Decision Tree Accuracy: 0.74
True Positives: 58, True Negatives: 55, Total Test Cases: 152
TP + TN / Total = 0.74

ANN Accuracy: 0.80
True Positives: 65, True Negatives: 57, Total Test Cases: 152
TP + TN / Total = 0.80



In [7]:
# creating a comparison table
import pandas as pd

# Replace these with your actual results
results = {
    "Model": ["KNN", "Decision Tree", "ANN"],
    "Accuracy (%)": [84.0, 74.0, 80.0],
    "True Positives (TP)": [68, 58, 65],
    "True Negatives (TN)": [59, 55, 57],
    "Total Test Cases": [152, 152, 152]
}

df_results = pd.DataFrame(results)
df_results


Unnamed: 0,Model,Accuracy (%),True Positives (TP),True Negatives (TN),Total Test Cases
0,KNN,84.0,68,59,152
1,Decision Tree,74.0,58,55,152
2,ANN,80.0,65,57,152


#### Analysis and Interpretation
- KNN achieved the highest accuracy at 84%, correctly identifying the most true positives and true negatives overall. Its strength here likely came from the numerical nature of the features and the scaled dataset, which benefits distance-based models like KNN.

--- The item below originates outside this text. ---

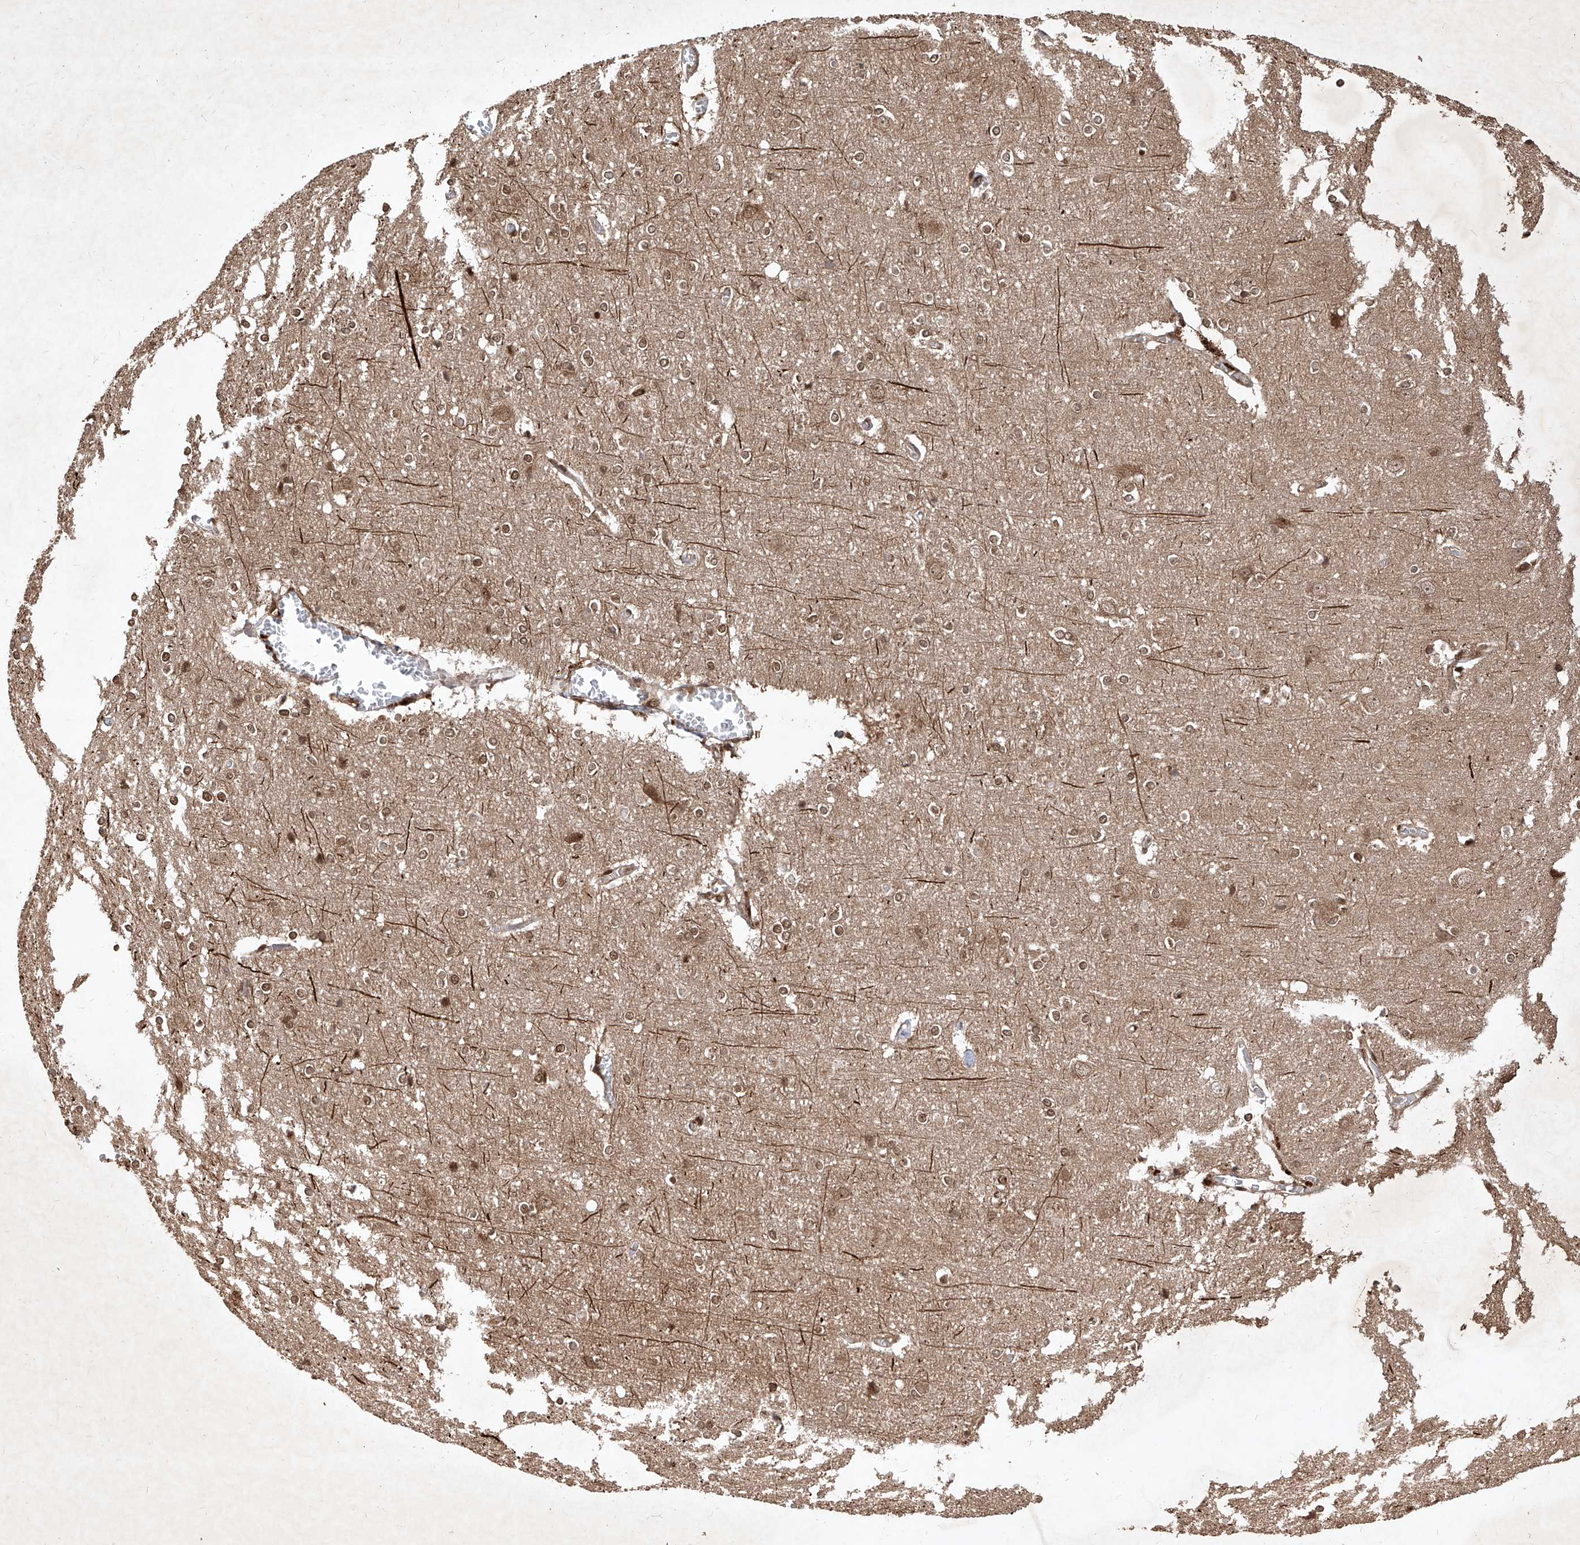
{"staining": {"intensity": "moderate", "quantity": ">75%", "location": "cytoplasmic/membranous,nuclear"}, "tissue": "cerebral cortex", "cell_type": "Endothelial cells", "image_type": "normal", "snomed": [{"axis": "morphology", "description": "Normal tissue, NOS"}, {"axis": "topography", "description": "Cerebral cortex"}], "caption": "An image of cerebral cortex stained for a protein exhibits moderate cytoplasmic/membranous,nuclear brown staining in endothelial cells.", "gene": "MAGED2", "patient": {"sex": "male", "age": 54}}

- ANN (Artificial Neural Network) followed closely with an 80% accuracy. It struck a balance, performing well on both positive and negative predictions. Its slightly lower accuracy compared to KNN might be due to limited model tuning (e.g., hidden layers, epochs), but it still generalized effectively.

- Decision Tree lagged behind with 74% accuracy. While still respectable, it may have been more prone to overfitting, or perhaps it didn’t capture the deeper, nonlinear relationships in the data as well as the other two models.

#### Conclusion
- Ranking (based on accuracy): KNN > ANN > Decision Tree

- KNN is the best performing model for this dataset, suggesting that proximity-based classification worked well.

- ANN is a close second and might outperform with further tuning.

- Decision Trees, while interpretable, underperformed slightly and may require pruning or boosting for better results.

#### Real-Life Applicability                                                                                                                                       
- Doctors and Nurses: The model can help them quickly check if someone might have heart problems during regular hospital visits.

- Health Apps: It can be used in mobile apps to help people in remote or rural areas check their heart health without needing to visit a doctor.

- Healthy Living Advice: If the model says someone is at risk, they can get advice on how to eat better, exercise, or reduce stress to stay healthy.

- Insurance Companies: It can help insurance companies understand a person’s health risk before giving them a health cover or deciding the price of a plan.